- Exercise details: Find the line containing "534 546 0.73" in the material below, then please transcribe it and each line after it exactly, without the pictures.

- Given entries:
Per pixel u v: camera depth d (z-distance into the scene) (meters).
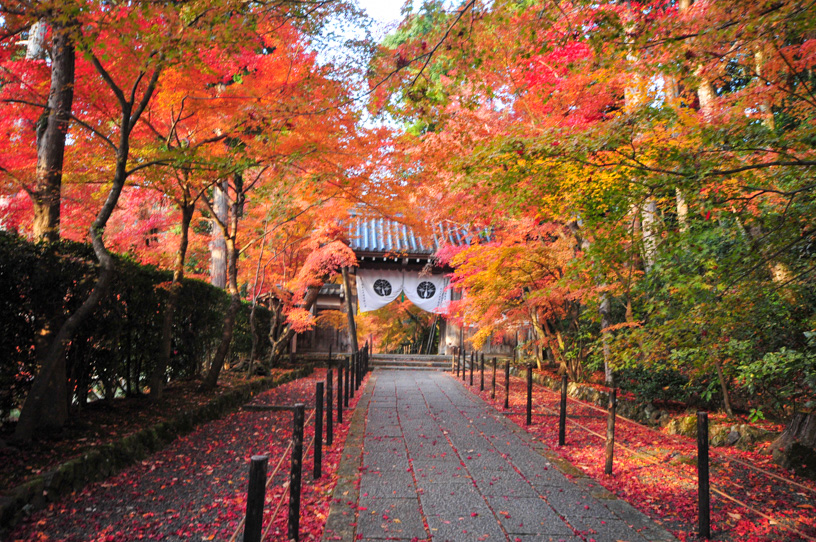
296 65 6.54
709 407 7.82
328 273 16.19
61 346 4.50
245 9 4.51
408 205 8.45
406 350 26.52
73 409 5.70
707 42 3.80
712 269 5.34
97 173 5.85
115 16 4.04
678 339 5.02
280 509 3.86
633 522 3.79
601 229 4.64
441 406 9.19
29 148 5.92
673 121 3.87
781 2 3.38
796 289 4.68
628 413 8.31
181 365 8.73
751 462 5.55
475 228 11.36
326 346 19.41
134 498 3.98
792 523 3.84
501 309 11.59
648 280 6.29
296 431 3.44
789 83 4.22
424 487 4.48
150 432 5.35
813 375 5.14
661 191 3.81
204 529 3.44
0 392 4.65
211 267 13.39
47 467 3.94
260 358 14.49
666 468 5.29
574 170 3.96
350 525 3.58
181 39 4.29
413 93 5.00
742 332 5.57
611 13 3.73
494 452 5.82
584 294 6.95
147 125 6.97
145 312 6.96
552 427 7.41
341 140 6.82
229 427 6.80
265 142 6.62
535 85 7.06
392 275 17.66
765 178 3.74
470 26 4.45
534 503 4.14
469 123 6.90
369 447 5.94
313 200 8.47
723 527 3.78
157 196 8.14
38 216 5.14
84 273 5.19
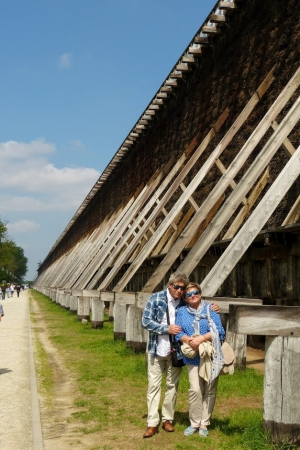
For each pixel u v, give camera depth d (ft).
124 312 45.91
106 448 17.80
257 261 44.75
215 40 57.98
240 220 46.55
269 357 17.47
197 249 32.86
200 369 18.49
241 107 51.37
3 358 39.19
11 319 82.28
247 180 32.99
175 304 19.52
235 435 18.63
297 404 17.10
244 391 25.64
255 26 49.52
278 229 35.37
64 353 40.63
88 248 107.34
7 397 25.75
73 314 90.02
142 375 30.45
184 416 21.42
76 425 20.83
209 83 59.21
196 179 45.03
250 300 29.35
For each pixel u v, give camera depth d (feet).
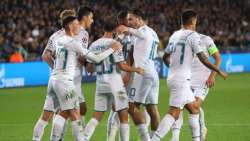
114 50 63.72
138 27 68.69
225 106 113.70
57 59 64.08
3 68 149.59
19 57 160.25
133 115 67.21
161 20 220.84
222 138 77.77
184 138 77.87
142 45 67.82
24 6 197.88
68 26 64.08
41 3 203.00
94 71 70.08
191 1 242.37
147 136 66.90
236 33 231.91
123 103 65.10
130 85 68.33
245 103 118.32
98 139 77.77
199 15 235.40
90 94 135.74
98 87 66.03
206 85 70.85
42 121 65.72
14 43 173.17
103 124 90.07
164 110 109.40
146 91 68.18
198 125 65.31
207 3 246.47
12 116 102.83
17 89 147.54
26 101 124.36
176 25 223.30
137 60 67.97
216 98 127.44
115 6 219.41
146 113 73.67
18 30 183.01
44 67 158.71
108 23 65.36
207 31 224.94
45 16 195.00
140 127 66.90
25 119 98.99
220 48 208.85
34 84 156.46
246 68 202.28
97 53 65.05
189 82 64.23
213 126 88.17
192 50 63.57
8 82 150.71
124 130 65.10
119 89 65.10
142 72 64.95
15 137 79.97
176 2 239.09
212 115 100.89
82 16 70.54
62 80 63.36
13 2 197.26
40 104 119.44
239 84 158.71
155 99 69.92
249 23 245.86
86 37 71.15
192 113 65.10
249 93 137.28
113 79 65.10
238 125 89.20
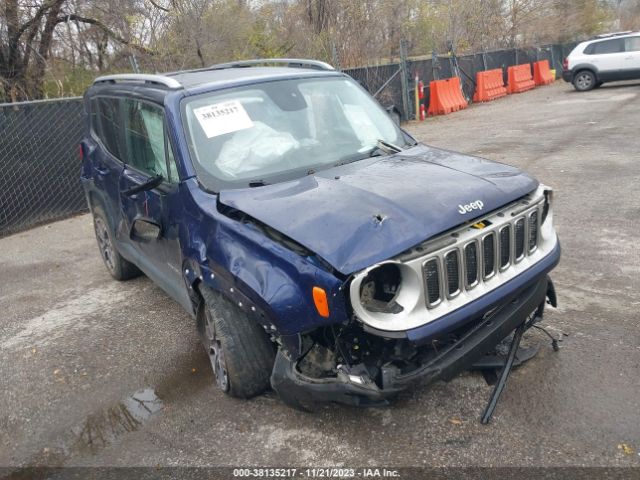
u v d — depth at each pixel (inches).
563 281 200.2
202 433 141.6
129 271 247.6
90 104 239.6
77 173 393.1
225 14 671.1
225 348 140.9
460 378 148.9
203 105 166.6
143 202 182.4
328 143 168.2
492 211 131.6
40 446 145.8
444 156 161.8
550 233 149.6
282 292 121.2
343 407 142.9
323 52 779.4
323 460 127.1
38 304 240.2
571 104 665.6
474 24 1066.1
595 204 280.1
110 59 605.6
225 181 152.2
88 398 164.2
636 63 760.3
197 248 144.7
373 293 118.4
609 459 118.0
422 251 117.0
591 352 155.0
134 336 199.2
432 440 129.0
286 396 128.6
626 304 179.2
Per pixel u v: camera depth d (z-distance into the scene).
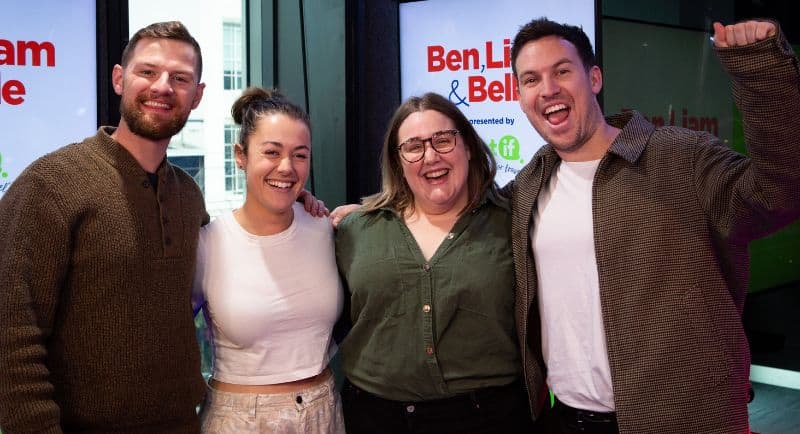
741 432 1.66
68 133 2.69
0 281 1.52
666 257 1.68
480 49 3.27
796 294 5.42
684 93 4.84
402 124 2.04
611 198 1.75
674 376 1.65
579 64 1.82
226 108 3.85
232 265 1.90
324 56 3.68
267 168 1.86
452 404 1.90
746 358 1.70
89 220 1.61
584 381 1.80
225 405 1.86
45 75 2.63
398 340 1.93
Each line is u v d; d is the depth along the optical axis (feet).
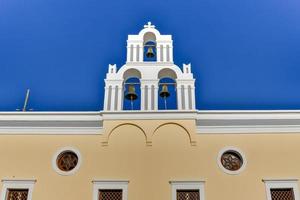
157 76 52.19
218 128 48.06
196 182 44.80
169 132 47.83
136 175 45.47
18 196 45.34
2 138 48.24
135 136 47.78
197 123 48.42
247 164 45.96
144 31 56.85
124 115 48.73
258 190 44.47
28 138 48.19
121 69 52.54
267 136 47.75
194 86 51.34
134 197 44.14
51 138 48.14
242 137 47.65
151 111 48.78
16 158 46.93
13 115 48.80
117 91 51.06
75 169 46.03
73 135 48.26
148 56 56.29
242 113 48.47
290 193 44.75
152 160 46.29
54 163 46.52
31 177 45.80
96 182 45.09
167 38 56.13
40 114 48.78
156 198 44.06
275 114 48.44
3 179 45.57
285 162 46.09
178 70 52.60
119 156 46.65
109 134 47.80
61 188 45.03
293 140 47.52
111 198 44.93
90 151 47.09
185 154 46.57
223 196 44.06
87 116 48.83
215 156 46.42
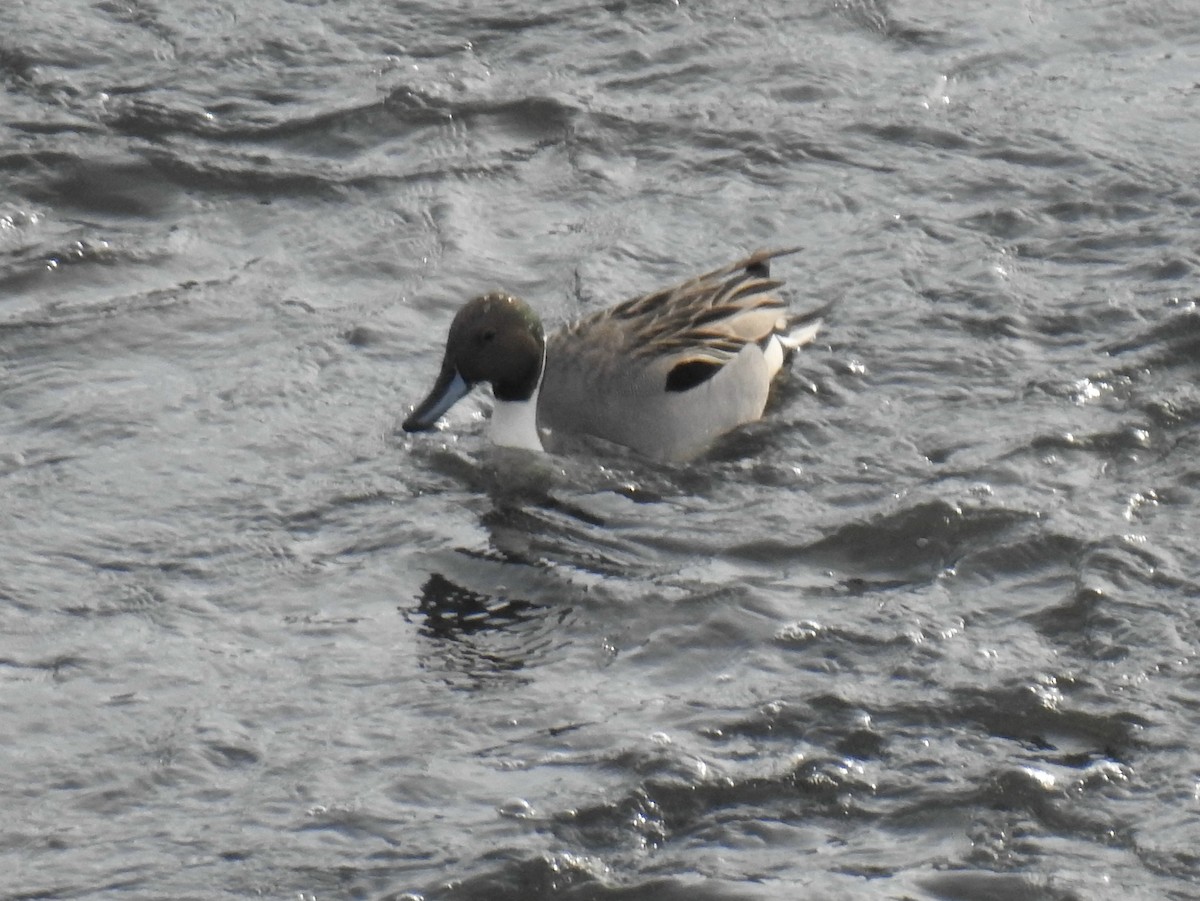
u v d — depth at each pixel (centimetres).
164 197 1653
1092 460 1330
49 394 1398
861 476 1326
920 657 1139
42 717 1082
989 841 1003
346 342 1473
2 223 1603
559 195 1669
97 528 1255
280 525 1270
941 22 1912
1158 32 1905
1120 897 966
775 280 1444
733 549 1250
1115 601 1183
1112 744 1070
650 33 1883
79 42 1828
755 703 1101
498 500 1308
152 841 998
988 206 1644
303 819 1012
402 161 1708
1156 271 1541
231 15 1881
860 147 1728
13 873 973
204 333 1480
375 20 1883
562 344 1399
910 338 1475
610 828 1010
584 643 1159
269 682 1119
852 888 970
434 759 1057
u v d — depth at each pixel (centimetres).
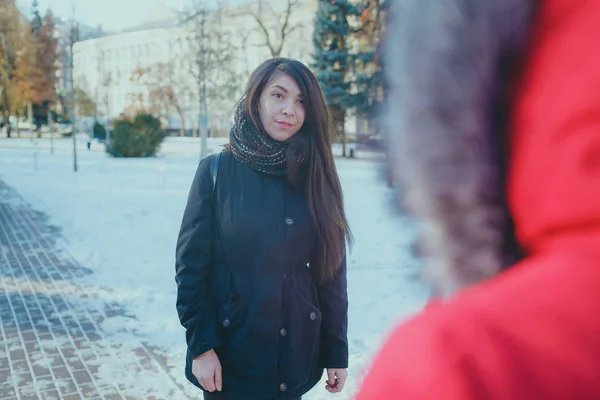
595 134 30
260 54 3462
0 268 702
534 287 33
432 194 37
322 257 194
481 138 35
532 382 30
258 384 184
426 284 41
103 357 430
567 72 31
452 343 33
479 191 36
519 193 34
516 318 32
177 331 486
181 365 418
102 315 525
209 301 186
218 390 182
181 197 1336
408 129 37
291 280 187
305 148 188
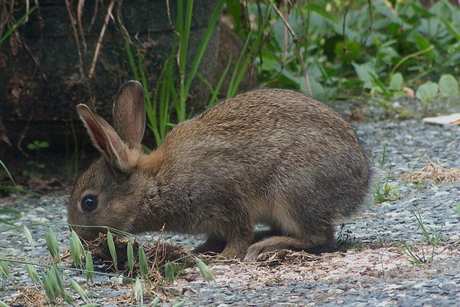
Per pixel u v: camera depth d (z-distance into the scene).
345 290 7.51
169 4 12.91
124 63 12.77
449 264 8.04
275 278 8.16
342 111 16.56
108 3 12.45
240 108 9.86
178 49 13.04
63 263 9.45
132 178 9.76
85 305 7.17
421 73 18.64
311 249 9.59
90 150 13.70
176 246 9.15
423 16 20.36
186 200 9.65
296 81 16.78
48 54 12.51
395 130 15.28
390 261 8.55
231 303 7.45
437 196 11.20
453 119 15.03
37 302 7.93
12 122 12.97
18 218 11.60
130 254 8.02
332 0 21.94
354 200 9.66
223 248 10.16
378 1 20.44
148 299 7.80
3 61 12.50
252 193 9.58
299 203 9.47
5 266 7.77
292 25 18.17
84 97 12.76
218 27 14.14
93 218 9.77
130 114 10.29
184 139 9.78
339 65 19.14
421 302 6.88
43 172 13.61
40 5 12.30
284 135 9.51
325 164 9.44
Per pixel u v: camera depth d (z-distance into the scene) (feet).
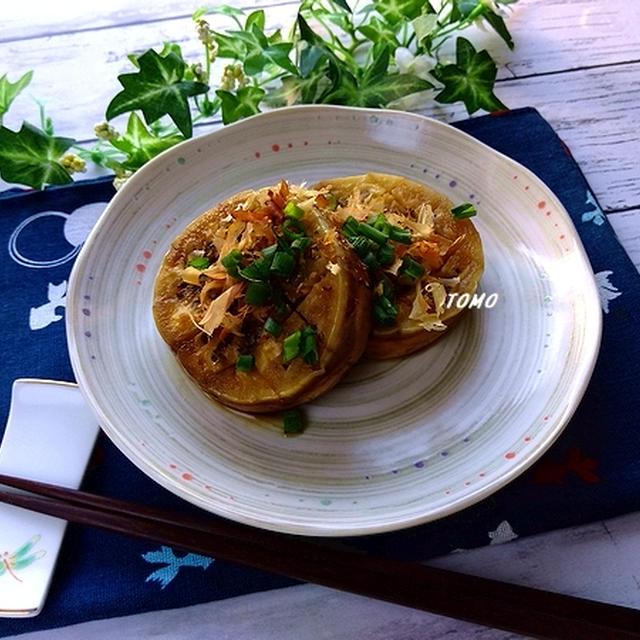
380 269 0.81
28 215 1.01
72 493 0.74
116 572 0.72
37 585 0.70
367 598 0.71
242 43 1.11
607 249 0.93
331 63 1.07
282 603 0.71
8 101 1.12
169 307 0.83
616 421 0.79
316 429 0.78
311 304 0.76
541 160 1.03
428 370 0.82
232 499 0.69
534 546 0.73
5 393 0.86
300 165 0.96
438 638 0.69
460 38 1.10
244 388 0.77
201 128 1.13
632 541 0.73
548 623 0.65
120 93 1.03
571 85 1.15
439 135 0.94
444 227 0.85
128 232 0.90
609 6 1.25
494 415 0.77
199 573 0.72
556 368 0.78
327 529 0.65
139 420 0.77
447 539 0.73
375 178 0.89
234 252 0.78
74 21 1.28
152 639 0.70
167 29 1.27
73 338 0.80
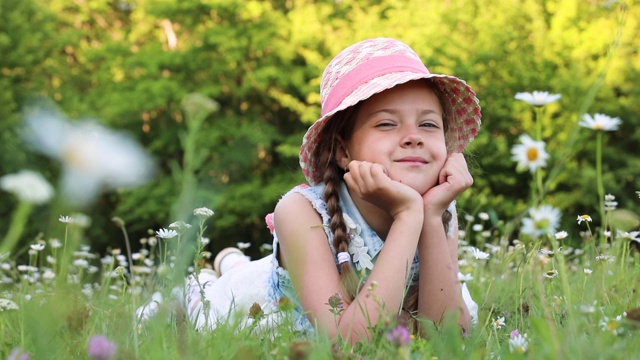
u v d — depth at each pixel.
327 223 2.02
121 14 17.34
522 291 1.92
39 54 14.62
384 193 1.89
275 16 14.34
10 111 13.10
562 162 1.31
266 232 13.83
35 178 0.57
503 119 12.41
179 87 14.14
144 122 14.91
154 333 1.34
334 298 1.60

- Exercise solution:
534 546 0.73
5 393 0.86
300 165 0.96
438 638 0.69
460 38 1.10
244 388 0.77
201 128 1.13
632 541 0.73
548 623 0.65
120 93 1.03
571 85 1.15
439 135 0.94
444 227 0.85
128 232 0.90
609 6 1.25
494 415 0.77
199 573 0.72
556 368 0.78
327 529 0.65
139 420 0.77
447 539 0.73
375 178 0.89
234 252 0.78
74 21 1.28
152 639 0.70
167 29 1.27
73 338 0.80
u v d — depth at each pixel.
327 223 2.02
121 14 17.34
522 291 1.92
39 54 14.62
384 193 1.89
275 16 14.34
10 111 13.10
562 162 1.31
266 232 13.83
35 178 0.57
503 119 12.41
179 87 14.14
144 122 14.91
154 333 1.34
334 298 1.60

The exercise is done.